Published July 16, 2013
Their Haitian seaport hometown may seem idyllic, but residents of Les Cayes who need medical care face severe obstacles, University at Buffalo faculty-physicians and students learned during a Hope for Tomorrow Foundation medical mission.
A single hospital—with a part-time surgical staff—serves about a million people.
Those who need surgery must pay for their own surgical supplies, forcing many poor families to raise funds on their own.
Les Cayes’ local hospital “is an awful place by any standards,” says Robert J. Smolinski, MD, clinical associate professor of orthopaedics and a board member of the Williamsville, N.Y.-based foundation.
Although the town was not directly affected by Haiti’s devastating 2010 earthquake, Les Cayes “has been neglected medically,” as resources have been concentrated in the hard-hit Port-au-Prince area, he explains.
Across Haiti, medical care is “extremely poor, not necessarily from a lack of physician skill, but more from lack of supplies and limited opportunities for physicians to train in more modern techniques,” he adds.
Smolinski was happy to volunteer his skills and expertise as part of a 30-person medical mission earlier this year.
“I find it a very rewarding experience to help those in dire need,” he says. “The Haitians were generally very appreciative and thankful for the care they received.”

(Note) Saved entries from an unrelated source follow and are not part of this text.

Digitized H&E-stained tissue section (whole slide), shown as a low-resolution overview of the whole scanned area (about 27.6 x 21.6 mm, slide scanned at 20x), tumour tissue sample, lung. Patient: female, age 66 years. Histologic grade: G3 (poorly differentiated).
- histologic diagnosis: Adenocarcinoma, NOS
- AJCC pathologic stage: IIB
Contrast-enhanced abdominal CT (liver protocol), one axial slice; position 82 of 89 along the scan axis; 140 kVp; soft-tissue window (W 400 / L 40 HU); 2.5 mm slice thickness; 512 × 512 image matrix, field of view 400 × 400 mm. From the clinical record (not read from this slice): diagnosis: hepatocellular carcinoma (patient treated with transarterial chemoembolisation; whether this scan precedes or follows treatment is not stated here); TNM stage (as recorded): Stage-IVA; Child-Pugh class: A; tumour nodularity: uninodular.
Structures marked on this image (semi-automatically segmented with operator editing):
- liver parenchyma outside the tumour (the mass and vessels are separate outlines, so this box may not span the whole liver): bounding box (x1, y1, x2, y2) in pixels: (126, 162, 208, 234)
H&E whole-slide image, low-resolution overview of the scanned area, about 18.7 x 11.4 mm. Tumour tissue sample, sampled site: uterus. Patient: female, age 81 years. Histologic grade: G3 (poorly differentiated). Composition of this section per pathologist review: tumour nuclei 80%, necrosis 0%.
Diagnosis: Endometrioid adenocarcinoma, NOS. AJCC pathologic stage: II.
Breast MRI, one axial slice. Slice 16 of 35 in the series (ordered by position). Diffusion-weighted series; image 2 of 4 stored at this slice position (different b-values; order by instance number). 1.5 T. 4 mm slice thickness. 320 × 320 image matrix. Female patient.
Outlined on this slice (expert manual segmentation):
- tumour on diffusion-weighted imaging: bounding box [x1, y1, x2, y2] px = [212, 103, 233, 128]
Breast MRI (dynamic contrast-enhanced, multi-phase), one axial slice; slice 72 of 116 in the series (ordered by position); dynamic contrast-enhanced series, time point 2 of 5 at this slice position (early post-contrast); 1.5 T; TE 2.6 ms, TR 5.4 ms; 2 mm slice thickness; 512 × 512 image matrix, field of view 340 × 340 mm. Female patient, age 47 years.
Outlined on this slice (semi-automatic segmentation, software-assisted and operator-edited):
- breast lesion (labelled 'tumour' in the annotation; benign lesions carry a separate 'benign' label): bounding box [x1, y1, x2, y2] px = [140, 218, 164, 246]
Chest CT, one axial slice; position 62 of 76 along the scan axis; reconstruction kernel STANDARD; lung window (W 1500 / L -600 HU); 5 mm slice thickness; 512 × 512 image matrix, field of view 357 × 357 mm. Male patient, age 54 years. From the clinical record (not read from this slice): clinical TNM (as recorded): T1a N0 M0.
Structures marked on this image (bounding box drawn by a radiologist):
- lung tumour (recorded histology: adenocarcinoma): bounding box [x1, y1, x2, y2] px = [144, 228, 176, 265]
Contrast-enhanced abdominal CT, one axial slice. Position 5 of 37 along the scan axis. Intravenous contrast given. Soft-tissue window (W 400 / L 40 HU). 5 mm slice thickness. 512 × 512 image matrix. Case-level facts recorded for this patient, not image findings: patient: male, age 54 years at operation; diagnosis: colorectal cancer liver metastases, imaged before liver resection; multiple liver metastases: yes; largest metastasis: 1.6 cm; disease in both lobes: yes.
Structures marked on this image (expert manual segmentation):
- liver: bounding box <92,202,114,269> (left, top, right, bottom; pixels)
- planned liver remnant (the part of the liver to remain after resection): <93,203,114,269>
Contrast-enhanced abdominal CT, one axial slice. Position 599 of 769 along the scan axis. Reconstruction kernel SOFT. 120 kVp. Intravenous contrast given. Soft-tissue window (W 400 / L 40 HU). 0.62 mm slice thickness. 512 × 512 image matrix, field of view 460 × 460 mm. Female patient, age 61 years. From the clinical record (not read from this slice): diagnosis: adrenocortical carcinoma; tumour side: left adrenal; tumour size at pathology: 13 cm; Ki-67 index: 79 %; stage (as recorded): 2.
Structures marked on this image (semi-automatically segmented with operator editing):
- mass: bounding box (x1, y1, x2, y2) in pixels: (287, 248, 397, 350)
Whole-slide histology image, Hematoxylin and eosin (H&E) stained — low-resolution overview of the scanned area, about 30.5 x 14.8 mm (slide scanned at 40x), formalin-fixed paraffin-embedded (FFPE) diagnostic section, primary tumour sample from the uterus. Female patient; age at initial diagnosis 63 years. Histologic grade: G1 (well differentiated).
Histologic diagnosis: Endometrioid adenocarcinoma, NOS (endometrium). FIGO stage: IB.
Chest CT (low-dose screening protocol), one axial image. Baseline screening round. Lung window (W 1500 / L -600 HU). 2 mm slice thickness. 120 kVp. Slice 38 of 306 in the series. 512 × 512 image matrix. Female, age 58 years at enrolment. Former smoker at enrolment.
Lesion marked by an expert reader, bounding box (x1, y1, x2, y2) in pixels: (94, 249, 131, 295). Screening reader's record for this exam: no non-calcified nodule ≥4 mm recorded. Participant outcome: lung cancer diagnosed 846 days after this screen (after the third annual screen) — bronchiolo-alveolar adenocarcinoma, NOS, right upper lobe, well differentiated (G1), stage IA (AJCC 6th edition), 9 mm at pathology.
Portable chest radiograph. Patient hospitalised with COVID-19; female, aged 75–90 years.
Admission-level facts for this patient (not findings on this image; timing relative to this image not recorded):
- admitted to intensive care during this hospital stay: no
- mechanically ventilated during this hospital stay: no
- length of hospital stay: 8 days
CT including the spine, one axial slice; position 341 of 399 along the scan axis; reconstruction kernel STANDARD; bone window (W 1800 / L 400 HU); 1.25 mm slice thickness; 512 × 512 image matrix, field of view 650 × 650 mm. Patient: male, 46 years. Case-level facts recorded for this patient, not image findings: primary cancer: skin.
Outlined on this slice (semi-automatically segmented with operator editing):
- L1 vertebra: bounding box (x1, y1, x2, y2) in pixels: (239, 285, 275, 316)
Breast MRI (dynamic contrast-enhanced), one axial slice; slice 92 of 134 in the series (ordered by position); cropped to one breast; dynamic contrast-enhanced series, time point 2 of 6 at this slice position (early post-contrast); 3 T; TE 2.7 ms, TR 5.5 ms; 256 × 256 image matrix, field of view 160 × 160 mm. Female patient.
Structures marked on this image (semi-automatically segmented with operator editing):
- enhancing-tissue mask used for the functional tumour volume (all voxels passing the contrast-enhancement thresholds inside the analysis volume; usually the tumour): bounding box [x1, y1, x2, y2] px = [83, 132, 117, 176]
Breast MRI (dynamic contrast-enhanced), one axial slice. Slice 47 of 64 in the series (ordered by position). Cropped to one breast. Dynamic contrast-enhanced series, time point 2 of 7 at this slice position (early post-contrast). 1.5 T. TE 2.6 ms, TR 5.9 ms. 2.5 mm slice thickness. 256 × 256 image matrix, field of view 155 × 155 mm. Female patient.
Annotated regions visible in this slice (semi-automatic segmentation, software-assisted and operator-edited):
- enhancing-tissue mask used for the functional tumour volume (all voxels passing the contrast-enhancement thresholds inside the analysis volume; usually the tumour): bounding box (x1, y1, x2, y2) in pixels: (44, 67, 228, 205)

Smolinski has participated in four Hope for Tomorrow medical missions—two in Haiti and one each in Vietnam and Armenia.
During his four years of involvement, one-third to one-half of participating physicians have been UB faculty-physicians, he says.
The spring 2013 Haiti team involved five physicians, including two other UB orthopaedic specialists: Mark J. Anders, MD, clinical associate professor, and Craig E. Blum, MD, clinical assistant professor.
The team performed about 20 orthopaedic and multiple plastic surgical procedures in a week, with support from accompanying medical professionals and students, including three UB students.
The group’s expertise and helping hands were put to use in myriad, sometimes dramatic, ways.
They resuscitated a newborn nearly strangled by her umbilical cord. They fixed a boy’s broken IV, delivering delayed pain relief—before setting his broken leg, wrists and elbow.
In addition, they donated and transported thousands of dollars’ worth of medical supplies to the town’s Immaculate Conception Hospital.
They also donated supplies and gifts to a local orphanage.
Students are welcome to participate in Hope for Tomorrow missions, but all participants pay their own expenses.
“Students have the opportunity to be part of a medical team and scrub into surgery,” Smolinksi says.
They also experience a Third World country from the inside and “see what a lot of the world lives like,” he adds. They learn that although the U.S. health care system has its critics, “some places don’t have health care systems.”
The group also met with Haitian leaders, including Les Cayes Bishop Chibley Langlois and Haiti’s ousted ex-president Jean-Claude ‘Baby Doc’ Duvalier, as well as the U.S. ambassador to Haiti, Pamela A. White.
The high-level dialogues helped raise awareness and support for Hope for Tomorrow’s work.